Purdue University Philosophy Professor William McBride Says 70-Year-Old Existential Text Explains Racist Trolling – Quartz
The emergence of a white supremacist “alt-right” movement is a deeply troubling moment in American politics, and commentators struggle to understand. what motivates and how to define the group. But for an insightful analysis of the psychology behind alt-right trolling and fanaticism, some of the best writing does not come from contemporary thinkers, but from a text written 70 years ago.
As noted on Twitter, the essay by French philosopher Jean-Paul Sartre Antisemitic and Jewish, first published in 1946, is of disconcerting relevance today. The essay analyzes the impulses behind anti-Semitism, showing that it is not based on facts about Judaism or the Jewish community, but on an irrational hatred that exists for itself and feeds on itself . It contains the famous line: “If the Jew did not exist, the anti-Semite would invent him”.

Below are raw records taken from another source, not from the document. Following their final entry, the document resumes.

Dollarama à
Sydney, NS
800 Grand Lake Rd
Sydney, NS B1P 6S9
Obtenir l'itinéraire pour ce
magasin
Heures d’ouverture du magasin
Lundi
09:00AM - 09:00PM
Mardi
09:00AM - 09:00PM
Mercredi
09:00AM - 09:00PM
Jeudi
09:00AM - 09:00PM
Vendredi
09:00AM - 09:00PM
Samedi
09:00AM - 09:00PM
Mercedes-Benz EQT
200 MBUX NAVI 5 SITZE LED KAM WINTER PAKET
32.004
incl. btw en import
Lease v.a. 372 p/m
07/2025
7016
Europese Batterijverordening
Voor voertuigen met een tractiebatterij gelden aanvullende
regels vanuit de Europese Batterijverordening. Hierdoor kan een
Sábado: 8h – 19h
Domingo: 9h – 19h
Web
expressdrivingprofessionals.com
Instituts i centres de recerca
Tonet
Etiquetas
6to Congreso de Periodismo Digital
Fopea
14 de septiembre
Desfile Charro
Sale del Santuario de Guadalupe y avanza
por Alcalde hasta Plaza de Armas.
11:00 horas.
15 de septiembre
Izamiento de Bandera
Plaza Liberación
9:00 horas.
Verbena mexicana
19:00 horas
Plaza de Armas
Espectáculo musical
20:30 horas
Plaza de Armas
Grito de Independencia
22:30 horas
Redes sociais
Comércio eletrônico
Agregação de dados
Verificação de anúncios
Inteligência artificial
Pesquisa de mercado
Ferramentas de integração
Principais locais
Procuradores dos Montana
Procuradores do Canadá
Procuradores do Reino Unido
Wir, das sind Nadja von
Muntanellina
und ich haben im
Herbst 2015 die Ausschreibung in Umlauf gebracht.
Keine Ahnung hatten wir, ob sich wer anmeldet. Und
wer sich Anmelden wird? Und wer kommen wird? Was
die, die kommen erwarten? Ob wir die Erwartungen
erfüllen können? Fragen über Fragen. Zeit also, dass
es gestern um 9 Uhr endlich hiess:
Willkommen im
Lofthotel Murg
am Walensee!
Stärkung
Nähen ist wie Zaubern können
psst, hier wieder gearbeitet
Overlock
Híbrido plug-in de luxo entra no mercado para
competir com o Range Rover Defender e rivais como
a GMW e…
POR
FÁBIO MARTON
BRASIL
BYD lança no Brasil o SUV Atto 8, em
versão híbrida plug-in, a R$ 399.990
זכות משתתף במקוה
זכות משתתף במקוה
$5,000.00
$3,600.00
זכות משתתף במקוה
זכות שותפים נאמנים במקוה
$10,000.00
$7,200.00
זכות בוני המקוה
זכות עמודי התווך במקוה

William McBride, professor of philosophy at Purdue University, says the text, while focusing on anti-Semitism, is “certainly” applicable to the broader racism of the alt-right movement.

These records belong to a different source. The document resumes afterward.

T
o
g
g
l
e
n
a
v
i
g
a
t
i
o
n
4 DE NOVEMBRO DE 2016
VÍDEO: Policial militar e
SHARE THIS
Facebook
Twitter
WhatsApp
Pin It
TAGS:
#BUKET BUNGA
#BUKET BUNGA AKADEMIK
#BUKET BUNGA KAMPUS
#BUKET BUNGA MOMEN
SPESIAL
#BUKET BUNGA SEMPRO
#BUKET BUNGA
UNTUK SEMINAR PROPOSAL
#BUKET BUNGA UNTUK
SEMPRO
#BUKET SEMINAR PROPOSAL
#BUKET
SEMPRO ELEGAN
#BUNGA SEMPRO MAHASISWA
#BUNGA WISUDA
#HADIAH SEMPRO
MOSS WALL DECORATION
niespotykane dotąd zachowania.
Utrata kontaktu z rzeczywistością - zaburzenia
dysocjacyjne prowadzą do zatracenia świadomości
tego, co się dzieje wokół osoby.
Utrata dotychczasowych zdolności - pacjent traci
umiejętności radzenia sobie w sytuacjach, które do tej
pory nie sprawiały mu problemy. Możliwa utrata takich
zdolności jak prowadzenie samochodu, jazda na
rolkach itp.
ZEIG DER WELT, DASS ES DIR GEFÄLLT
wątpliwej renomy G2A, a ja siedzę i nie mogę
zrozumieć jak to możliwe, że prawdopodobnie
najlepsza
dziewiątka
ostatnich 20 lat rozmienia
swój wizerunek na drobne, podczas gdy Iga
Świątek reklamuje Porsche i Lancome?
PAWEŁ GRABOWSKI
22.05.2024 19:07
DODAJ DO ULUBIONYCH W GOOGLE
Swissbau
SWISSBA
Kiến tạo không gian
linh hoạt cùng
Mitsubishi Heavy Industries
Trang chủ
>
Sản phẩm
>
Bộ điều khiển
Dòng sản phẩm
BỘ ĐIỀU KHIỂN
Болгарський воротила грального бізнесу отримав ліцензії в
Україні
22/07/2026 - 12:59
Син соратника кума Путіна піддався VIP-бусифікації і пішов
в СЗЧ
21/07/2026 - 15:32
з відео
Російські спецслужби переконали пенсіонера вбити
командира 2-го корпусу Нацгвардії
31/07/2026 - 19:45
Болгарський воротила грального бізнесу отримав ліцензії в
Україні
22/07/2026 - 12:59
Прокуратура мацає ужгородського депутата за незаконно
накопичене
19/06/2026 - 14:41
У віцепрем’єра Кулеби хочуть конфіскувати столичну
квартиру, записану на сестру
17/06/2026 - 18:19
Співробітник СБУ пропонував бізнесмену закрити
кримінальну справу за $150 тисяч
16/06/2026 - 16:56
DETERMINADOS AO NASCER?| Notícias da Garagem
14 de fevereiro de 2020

Sartre describes racists as delighted “to act in bad faith,”A term he developed in his larger existential philosophy. “[Bad faith] is a lie you tell yourself, ”says McBridge. “You claim that you are doing something authentically when in fact you are not. You know it on one level but not on another.

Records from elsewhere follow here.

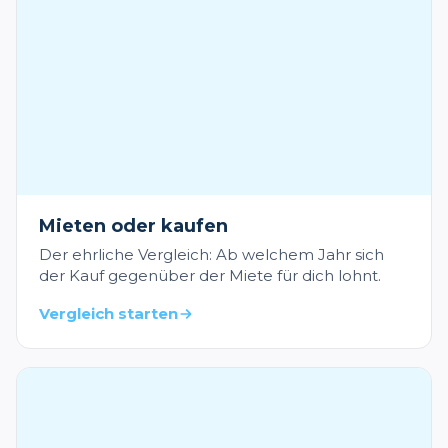
Mieten oder kaufen
Der ehrliche Vergleich: Ab welchem Jahr sich
der Kauf gegenüber der Miete für dich lohnt.
Vergleich starten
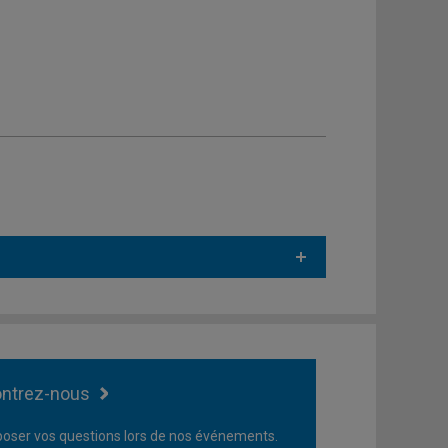
ntrez-nous
oser vos questions lors de nos événements.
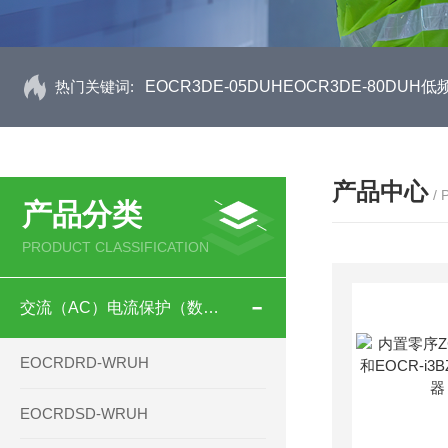
热门关键词:
EOCR3DE-05DUHEOCR3DE-80D
产品中心
/
产品分类
PRODUCT CLASSIFICATION
交流（AC）电流保护（数码型）
EOCRDRD-WRUH
EOCRDSD-WRUH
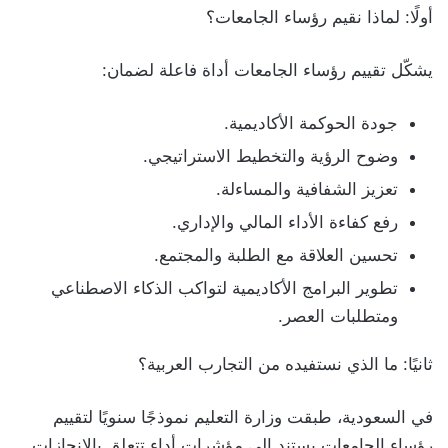
أولًا: لماذا نقيم رؤساء الجامعات؟
يشكّل تقييم رؤساء الجامعات أداة فاعلة لضمان:
جودة الحوكمة الأكاديمية.
وضوح الرؤية والتخطيط الاستراتيجي.
تعزيز الشفافية والمساءلة.
رفع كفاءة الأداء المالي والإداري.
تحسين العلاقة مع الطلبة والمجتمع.
تطوير البرامج الأكاديمية لتواكب الذكاء الاصطناعي
ومتطلبات العصر.
ثانيًا: ما الذي نستفيده من التجارب العربية؟
في السعودية، طبقت وزارة التعليم نموذجًا سنويًا لتقييم
رؤساء الجامعات يستند إلى مؤشرات أداء تتعلق بالإنجازات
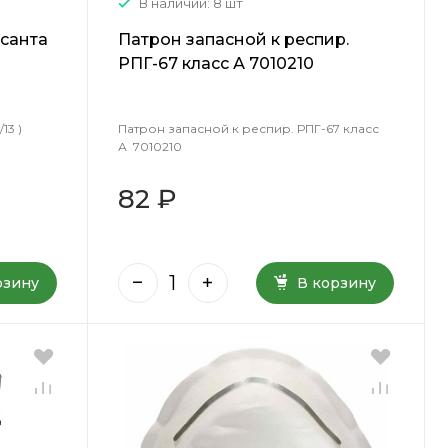
В наличии: 8 шт
есанта
Патрон запасной к респир.
РПГ-67 класс А 7010210
13 )
Патрон запасной к респир. РПГ-67 класс
А 7010210
82 ₽
рзину
В корзину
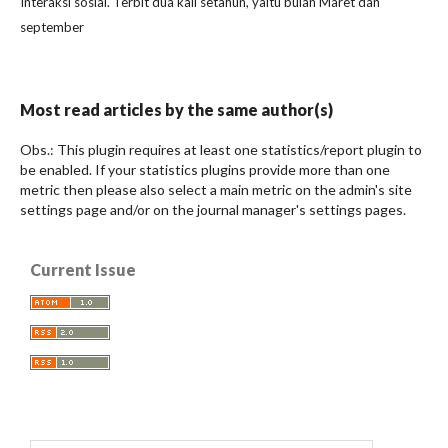
Interaksi sosial. Terbit dua kali setahun, yaitu bulan Maret dan
september
Most read articles by the same author(s)
Obs.: This plugin requires at least one statistics/report plugin to
be enabled. If your statistics plugins provide more than one
metric then please also select a main metric on the admin's site
settings page and/or on the journal manager's settings pages.
Current Issue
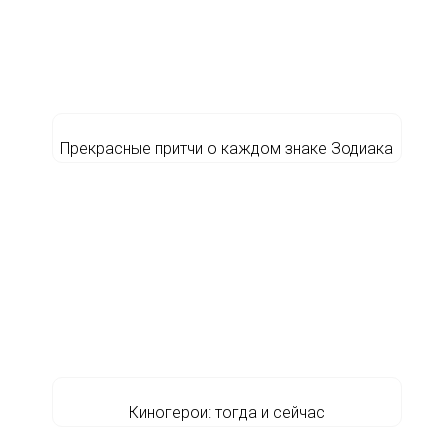
Прекрасные притчи о каждом знаке Зодиака
Киногерои: тогда и сейчас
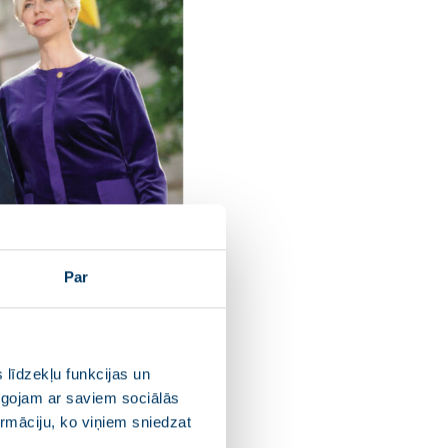
Par
 līdzekļu funkcijas un
pīgojam ar saviem sociālās
ormāciju, ko viņiem sniedzat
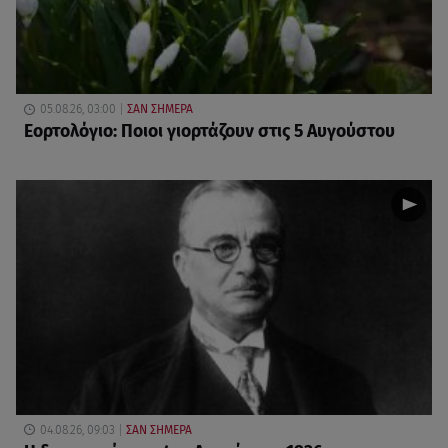
05.08.26, 03:00
ΣΑΝ ΣΗΜΕΡΑ
Εορτολόγιο: Ποιοι γιορτάζουν στις 5 Αυγούστου
04.08.26, 09:03
ΣΑΝ ΣΗΜΕΡΑ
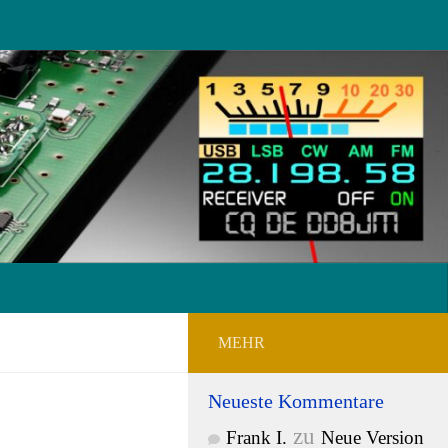
MEHR
Neueste Kommentare
zu
Frank I.
Neue Version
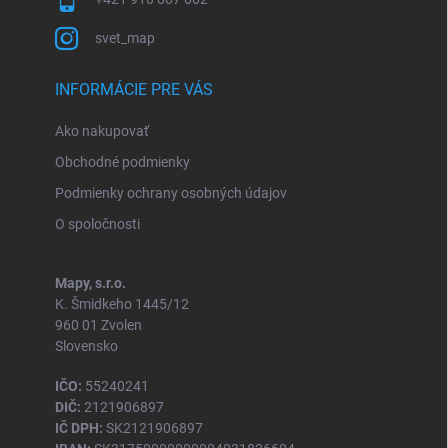
svet_map
INFORMÁCIE PRE VÁS
Ako nakupovať
Obchodné podmienky
Podmienky ochrany osobných údajov
O spoločnosti
Mapy, s.r.o.
K. Šmidkeho 1445/12
960 01 Zvolen
Slovensko
IČO:
55240241
DIČ:
2121906897
IČ DPH:
SK2121906897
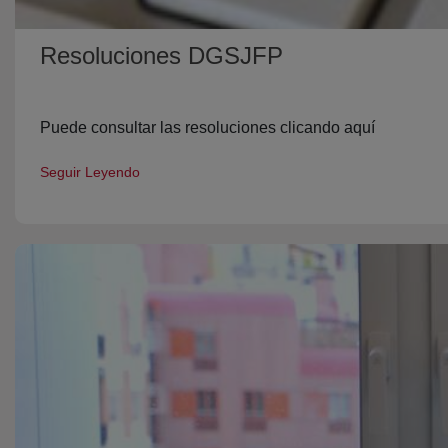
Resoluciones DGSJFP
Puede consultar las resoluciones clicando aquí
Seguir Leyendo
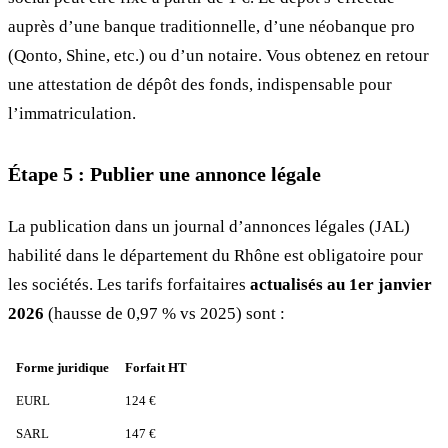
auprès d’une banque traditionnelle, d’une néobanque pro
(Qonto, Shine, etc.) ou d’un notaire. Vous obtenez en retour
une attestation de dépôt des fonds, indispensable pour
l’immatriculation.
Étape 5 : Publier une annonce légale
La publication dans un journal d’annonces légales (JAL)
habilité dans le département du Rhône est obligatoire pour
les sociétés. Les tarifs forfaitaires
actualisés au 1er janvier
2026
(hausse de 0,97 % vs 2025) sont :
Forme juridique
Forfait HT
EURL
124 €
SARL
147 €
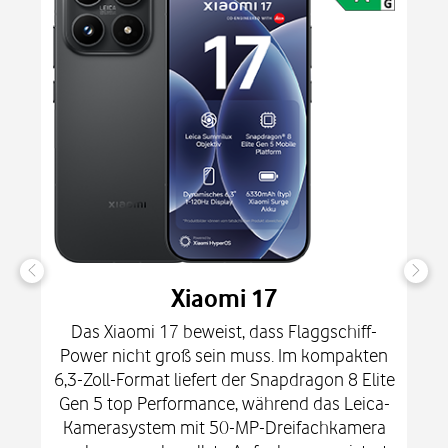
Xiaomi 17
Das Xiaomi 17 beweist, dass Flaggschiff-
Power nicht groß sein muss. Im kompakten
6,3-Zoll-Format liefert der Snapdragon 8 Elite
Gen 5 top Performance, während das Leica-
Kamerasystem mit 50-MP-Dreifachkamera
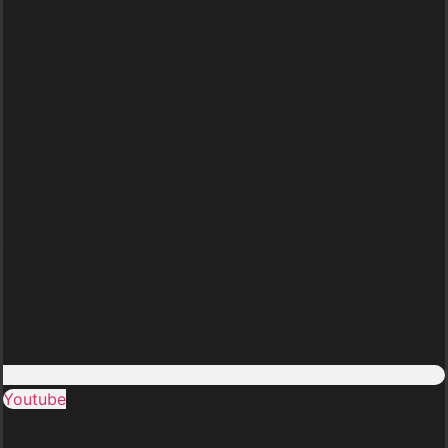
Youtube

So racists position themselves on reason, authenticity and noble intentions when in fact they know, deep down, that what they are doing is odious.
McBride believes that online communication can exacerbate racist bad faith; after all, social media is very much about posing and carries little real responsibility. Responsibility, he explains, is a key part of Sartre’s philosophy: we are completely free and thus take ultimate responsibility for our actions. Those who act in bad faith try to shirk responsibility, which is encouraged by the lack of accountability online.
“There is so much lack of self-examination, so many postures,” he says. “They are unlikely to be held responsible unless they advocate murder or something like that. Otherwise, they can say pretty much whatever they want.
Sadly, while the internet may have changed the way hatred is expressed, Sartre’s writings show that sectarian behavior, over decades, remains largely unchanged.